Article originally published in The Daily Courier (Nanci Hutson) – December 7, 2021
The thunderous beat of the Prescott High School drumline, mixed with sprays of red, blue, and green balloons and cheers of excited education advocates and administrators marching down hallways, surprised teachers and students on four Prescott Unified School District (PUSD) campuses Friday morning.
The fun fanfare was all about honoring innovation in education and the people of the Prescott community to embrace it with their pocketbooks: just under $22,000 worth to be exact.

For the fifth year, the Prescott Unified Education Foundation celebrated individual and teams of teachers with education grants to help cover the expense of projects that would otherwise have no budget. Donning a Santa cap, PUSD Superintendent Joe Howard savored the chance to offer the community’s gratitude — backed with dollars — for teachers seeking novel ways to connect with students.
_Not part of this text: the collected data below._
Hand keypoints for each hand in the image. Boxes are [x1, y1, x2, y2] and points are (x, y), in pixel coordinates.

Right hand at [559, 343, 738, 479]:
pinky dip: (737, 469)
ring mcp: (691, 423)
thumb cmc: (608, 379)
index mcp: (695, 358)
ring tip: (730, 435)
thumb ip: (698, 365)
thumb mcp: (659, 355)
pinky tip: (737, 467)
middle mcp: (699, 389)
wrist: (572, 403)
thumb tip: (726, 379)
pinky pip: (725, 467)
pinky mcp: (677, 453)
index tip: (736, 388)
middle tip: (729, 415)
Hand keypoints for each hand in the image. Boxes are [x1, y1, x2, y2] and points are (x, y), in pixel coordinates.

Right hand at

As the “prize parade” kicked off at Prescott High School, with students, faculty, and staff throughout the school popping out of their classrooms to see why the drumline was marching through the hallways, Foundation Executive Director Paul Kirchgraber and his fellow foundation members, administrators and staff members were all smiles.
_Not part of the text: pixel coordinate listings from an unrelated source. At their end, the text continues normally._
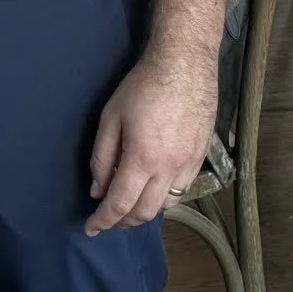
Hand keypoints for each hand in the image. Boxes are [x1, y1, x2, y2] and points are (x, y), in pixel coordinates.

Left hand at [85, 50, 215, 235]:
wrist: (184, 63)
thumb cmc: (143, 85)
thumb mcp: (111, 117)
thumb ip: (102, 158)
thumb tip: (97, 190)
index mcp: (143, 158)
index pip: (120, 204)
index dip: (103, 221)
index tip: (91, 228)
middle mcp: (169, 168)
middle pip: (145, 212)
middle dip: (123, 221)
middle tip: (108, 218)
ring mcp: (189, 164)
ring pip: (166, 205)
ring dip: (145, 211)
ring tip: (130, 205)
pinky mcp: (201, 157)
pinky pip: (183, 189)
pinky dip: (165, 197)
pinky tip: (154, 189)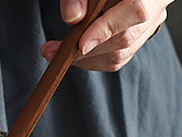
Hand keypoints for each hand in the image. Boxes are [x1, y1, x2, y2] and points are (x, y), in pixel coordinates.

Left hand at [41, 0, 171, 70]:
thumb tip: (73, 18)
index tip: (79, 44)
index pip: (135, 12)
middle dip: (84, 52)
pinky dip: (90, 61)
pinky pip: (115, 59)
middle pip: (124, 40)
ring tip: (55, 53)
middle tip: (50, 52)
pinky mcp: (139, 37)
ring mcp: (150, 24)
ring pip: (119, 55)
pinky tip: (72, 54)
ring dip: (83, 60)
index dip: (107, 30)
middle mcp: (157, 5)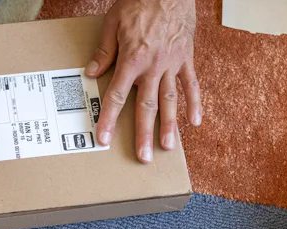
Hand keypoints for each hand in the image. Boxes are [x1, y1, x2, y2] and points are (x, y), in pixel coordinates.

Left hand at [85, 0, 201, 162]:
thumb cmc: (138, 2)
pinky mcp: (186, 58)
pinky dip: (195, 103)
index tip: (103, 138)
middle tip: (144, 156)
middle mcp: (153, 67)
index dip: (109, 119)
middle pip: (147, 106)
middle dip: (143, 133)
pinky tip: (194, 122)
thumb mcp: (112, 23)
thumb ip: (104, 51)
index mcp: (132, 59)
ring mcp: (172, 64)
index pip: (118, 95)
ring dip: (169, 125)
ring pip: (170, 100)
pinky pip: (192, 84)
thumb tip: (91, 73)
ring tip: (167, 146)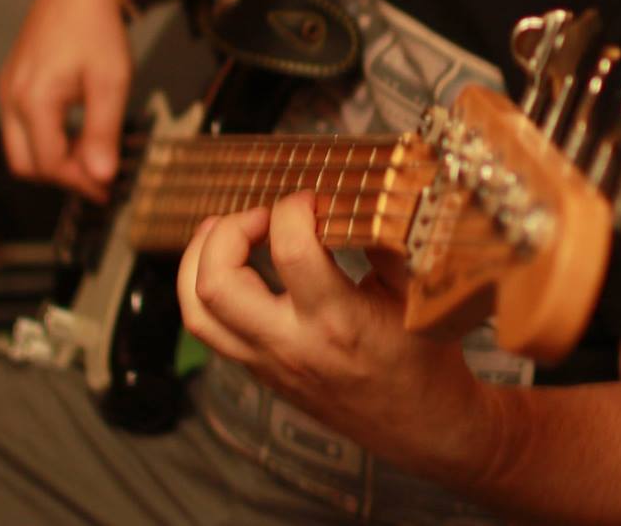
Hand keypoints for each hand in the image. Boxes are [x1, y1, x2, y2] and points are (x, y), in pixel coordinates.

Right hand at [0, 0, 131, 200]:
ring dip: (53, 159)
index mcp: (33, 99)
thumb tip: (100, 177)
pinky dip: (45, 139)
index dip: (79, 183)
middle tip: (97, 177)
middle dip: (61, 177)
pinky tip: (76, 132)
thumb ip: (102, 132)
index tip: (108, 189)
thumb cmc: (97, 28)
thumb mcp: (111, 82)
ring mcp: (8, 88)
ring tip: (91, 154)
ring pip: (20, 147)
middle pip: (26, 164)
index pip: (50, 164)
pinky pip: (21, 125)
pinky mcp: (12, 81)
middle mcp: (11, 97)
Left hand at [177, 192, 501, 478]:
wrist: (420, 424)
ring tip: (220, 232)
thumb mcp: (416, 292)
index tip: (311, 200)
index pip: (290, 249)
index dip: (293, 207)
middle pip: (218, 283)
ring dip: (197, 262)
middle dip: (228, 231)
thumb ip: (385, 242)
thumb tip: (360, 196)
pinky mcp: (262, 372)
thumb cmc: (423, 358)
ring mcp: (270, 363)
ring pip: (197, 312)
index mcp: (338, 320)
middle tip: (261, 215)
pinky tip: (228, 266)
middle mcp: (293, 345)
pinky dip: (206, 290)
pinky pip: (210, 330)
“Our teachers deserve recognition for their awesomeness,”
said Nicole Peterson, who works in the district’s grants department and was part of the Granite Mountain English Language Learner team that was a grant recipient this year.
From creating a calm, confidence-building multi-sensory space for preschool children who require a break from the traditional classroom setting to launching a fifth- and sixth-grade “Living Library” where English language learners can script stories that share their culture and experience, these projects are all about student enrichment.
Discovery Gardens teacher Maria Perillo is heading up the renovations of that new classroom space and the English Language Learner team at Granite Mountain, Nicole Peterson and Rebecca Wood, are the backbone of that new resource to benefit the entire school community.
At Mile High Middle School, band and broadcasting teacher Ryan James is launching a new film production class and math specialist Joeli Tickner and instructional coach Lisa Derion will be offering “Tell Me Ozobot It,” an introduction to robotics. At Prescott High, two chemistry teachers, Gary Gray and Michelle Ritzer won grants to assist students with hands-on experiments related to different aspects of the field. The Granite Mountain special education team of Jennifer Pike, Erin Holloway, and Patricia Hummel are also creating a multi-sensory classroom setting for their students.
“It’s all about impact,”
said Prescott Education Foundation Executive Director Paul Kirchgraber of the grant program that to date has provided $177,000 in grants that enable teachers to launch new courses, expand upon existing ones, or even renovate and purchase materials to create new classroom environments. Often, teachers seek these grant dollars to buy supplementary materials or technology they expect will help them better engage students in the learning process.
The grants awarded to 11 teachers for seven projects ranged from just over $600 to almost $5,700. The Discovery Gardens’ project was the largest this year.
PHS chemistry teacher Gary Gray, whose project is titled “Probing Pressure and Dynamic Experiments,” said was clearly delighted Friday to once again be a star of the foundation’s “prize parade.”
Through its efforts, Gray said the foundation is enabling “innovation.”
Foundation Programs Vice-President Ginger Nolte told students and faculty at each site that these dollars are gifts from a generous community that embraces public education. These donors wish to empower teachers to seek out new ways to benefit their students. She and others agreed that it is heartwarming to be able to showcase how these donor dollars are making a difference in the lives of this community’s children.
“This is a gift to teachers to benefit you,” Nolte declared.